Given passage
More user feedback on Sets.py

  • Thread starter Raymond Hettinger
  • Start date
R

Raymond Hettinger

For Py2.4, I'm working on a C implementation of Sets.py with the possibility of
having a set() type as a builtin. There is a question as whether the current
design for set of sets has been useful.

To support sets-of-sets, the current design includes an automatic conversion to
an immutable set class. The original use case was for implementing graph
algorithms.

Has anyone used sets-of-sets to solve any non-toy problems?
Has anyone successfully applied sets-of-sets to graph algorithms?
If the need has arisen, is the current design sufficient?


Raymond Hettinger
 
D

David Eppstein

"Raymond Hettinger said:
For Py2.4, I'm working on a C implementation of Sets.py with the possibility
of
having a set() type as a builtin. There is a question as whether the current
design for set of sets has been useful.

To support sets-of-sets, the current design includes an automatic conversion
to
an immutable set class. The original use case was for implementing graph
algorithms.

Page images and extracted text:
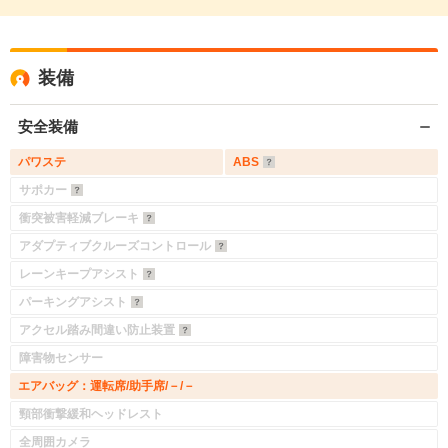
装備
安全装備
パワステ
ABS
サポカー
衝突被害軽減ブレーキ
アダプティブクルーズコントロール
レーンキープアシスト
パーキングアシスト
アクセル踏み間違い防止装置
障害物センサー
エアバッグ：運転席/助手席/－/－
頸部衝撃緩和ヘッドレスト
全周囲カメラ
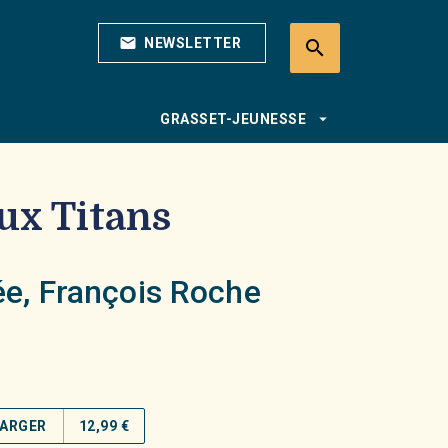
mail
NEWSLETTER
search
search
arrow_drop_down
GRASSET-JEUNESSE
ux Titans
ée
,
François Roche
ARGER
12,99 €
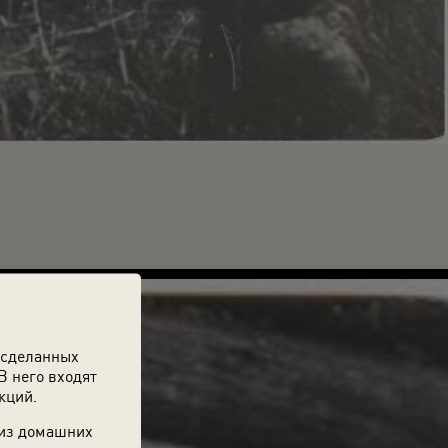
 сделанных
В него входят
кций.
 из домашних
--
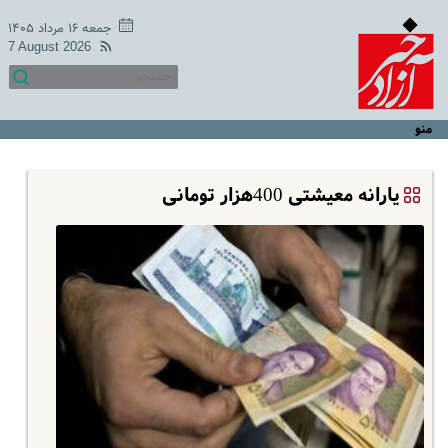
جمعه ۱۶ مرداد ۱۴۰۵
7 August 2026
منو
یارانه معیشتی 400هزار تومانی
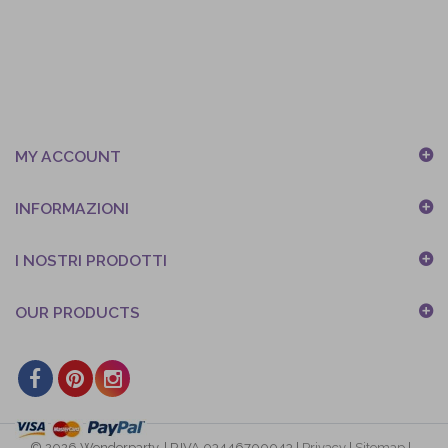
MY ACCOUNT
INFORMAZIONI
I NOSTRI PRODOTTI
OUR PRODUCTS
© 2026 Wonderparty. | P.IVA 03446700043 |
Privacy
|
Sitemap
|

What you have to do
Could you resume the forum thread about feedback on Sets.py, picking up right after its last line?

Answer section
Has anyone used sets-of-sets to solve any non-toy problems?
Has anyone successfully applied sets-of-sets to graph algorithms?
If the need has arisen, is the current design sufficient?

I've certainly been doing some implementations of graph algorithms in
which the graph vertices represent sets of objects (but I've been
representing them as bitvectors since I am still running 2.2 and don't
have Sets.py yet). It would be awkward if I couldn't have sets of
vertices...but I don't see any reason for the sets in these applications
to ever be mutable, so automatic conversion to immutability doesn't seem
to be critical.

For something concrete (that I thought about doing recently but haven't
actually done): conversion of NFA to DFA and then state minimization of
the resulting DFA. The converted DFA's states are sets of states of the
NFA, and the state minimization involves sets of DFA states.
 
R

Raymond Hettinger

[Raymond Hettinger]
[David Eppstein]
I've certainly been doing some implementations of graph algorithms in
which the graph vertices represent sets of objects (but I've been
representing them as bitvectors since I am still running 2.2 and don't
have Sets.py yet).

I have added some backwards compatability code so that Sets.py will run
Python 2.2. Please give it a test drive:

http://cvs.sourceforge.net/viewcvs..../sets.py?content-type=text/plain&rev=1.44.8.4

It would be awkward if I couldn't have sets of
vertices...but I don't see any reason for the sets in these applications
to ever be mutable, so automatic conversion to immutability doesn't seem
to be critical.

That was useful feedback.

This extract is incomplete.